* QUOTED TEXT
◇ ◇ ◇

Git Product home page Git Product logo

sproct's Introduction

Sproct

sproct is a word-counting script for comparing differences between scripts, transcripts, prompt books -- anything that can be represented as a set of lines spoken by different characters. Its name is short for Shakespeare Promptbook Word Counter.

Sproct was initially developed to analyze differences between performances of Hamlet as recorded in different working scripts from the late nineteenth and early twentieth centuries.

It reads plays that are formatted like this:

BERNARDO

Who's there?

FRANCISCO

Nay, answer me:-stand, and unfold yourself.

BERNARDO

Long live the king!

FRANCISCO

Bernardo?

BERNARDO

He.

FRANCISCO

You come most carefully upon your hour.

BERNARDO

'Tis now struck twelve; get thee to bed, Francisco.

FRANCISCO

For this relief, much thanks:-'tis bitter cold, And I am sick at heart.

Usage

Sproct provides three commands, count, diff, and bobsim.

count counts the number of words spoken by a character in a given play.

usage: sproct.py count [-h] [--character CHARACTER] text

positional arguments:
  text                  The play text file.

optional arguments:
  -h, --help            show this help message and exit
  --character CHARACTER, -c CHARACTER
                        The name of the character.

Example:

$ python sproct.py count -c QUEEN barrett_dialogueonly_final.txt 

barrett_dialogueonly_final.txt: Word counts for QUEEN:
  Total: 953  Average: 14.6615384615  Lines: 65
  
$ python sproct.py count ../barrett_dialogueonly_final.txt 

barrett_dialogueonly_final.txt: Word counts for all characters.

◇ ◇ ◇

* MATERIAL
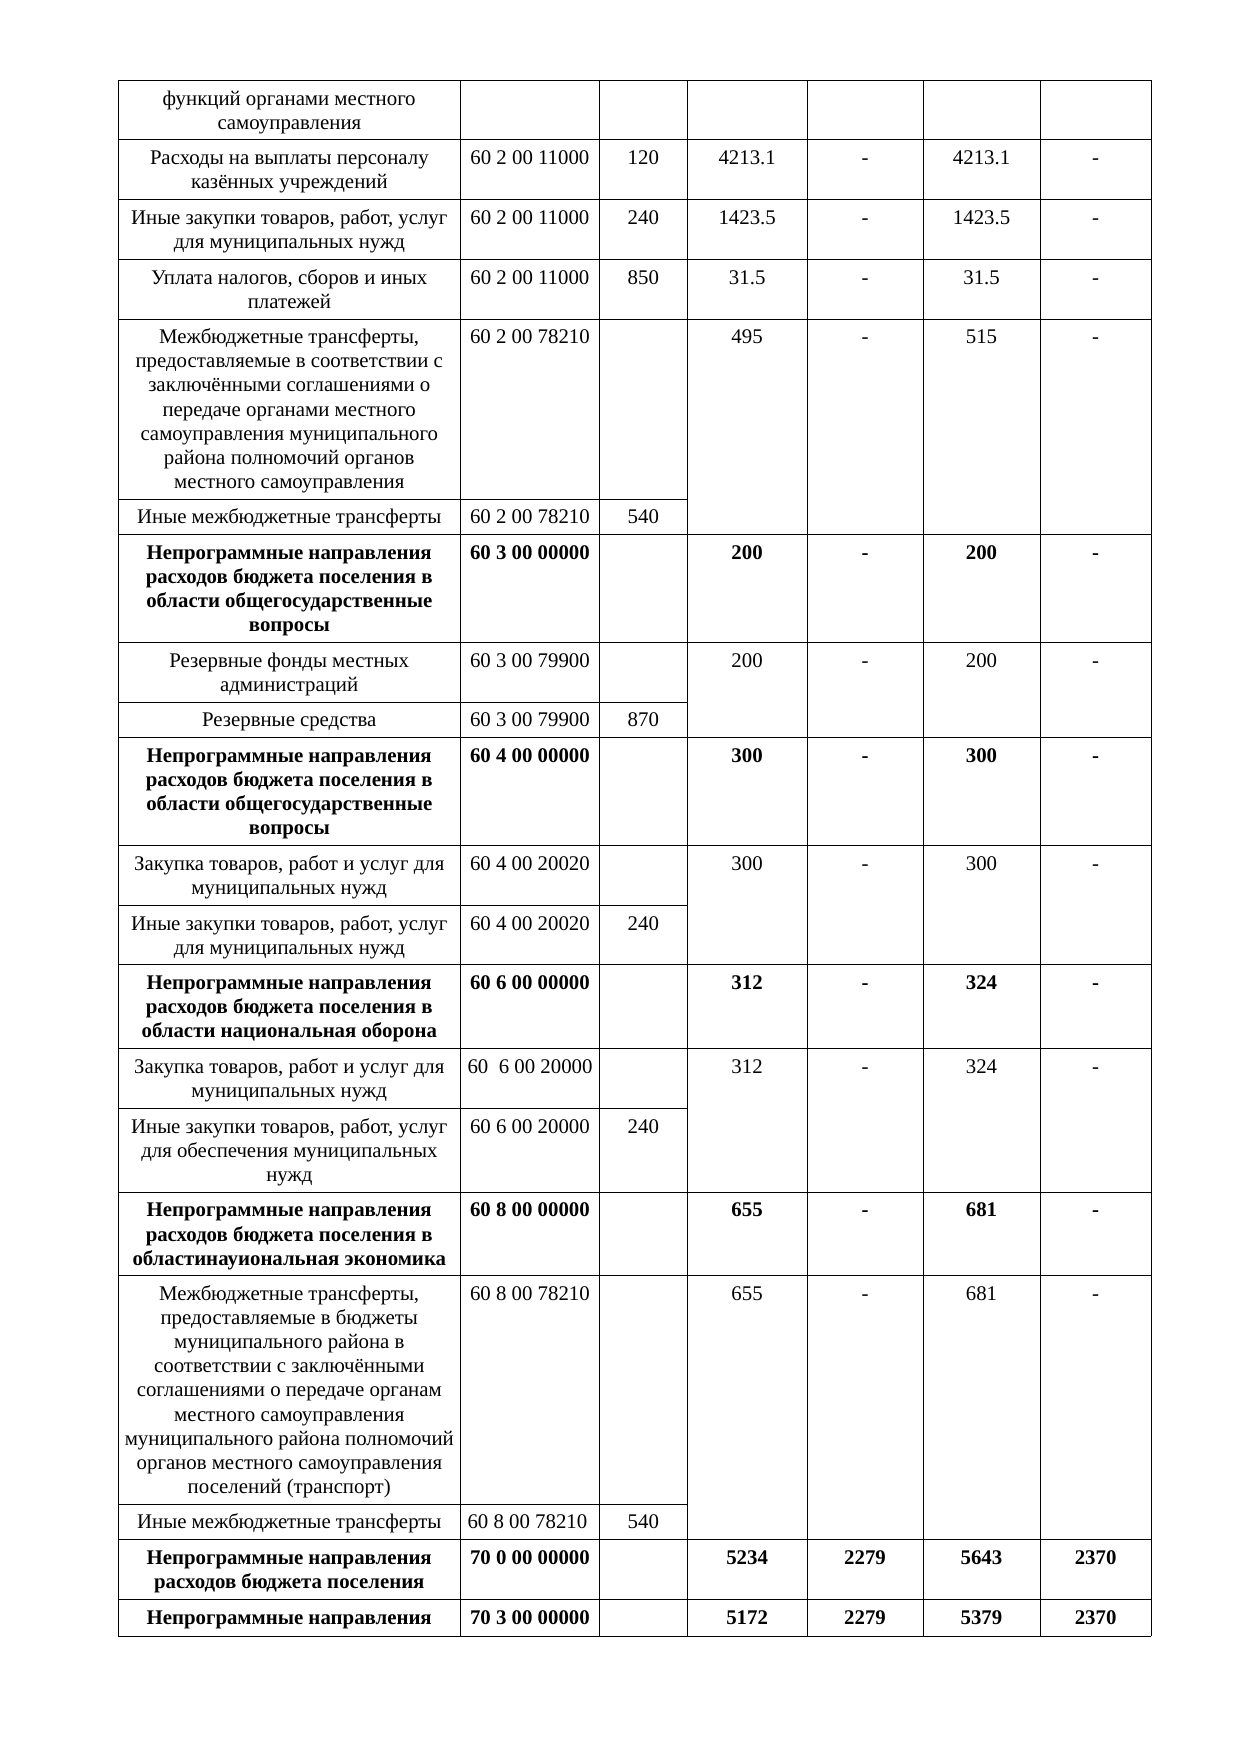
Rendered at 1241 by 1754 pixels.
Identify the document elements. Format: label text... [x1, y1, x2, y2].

◇ ◇ ◇

* GIVEN EXERCISE
According to the page about sproct, what is the name "sproct" short for?

* FULL ANSWER
Shakespeare Promptbook Word Counter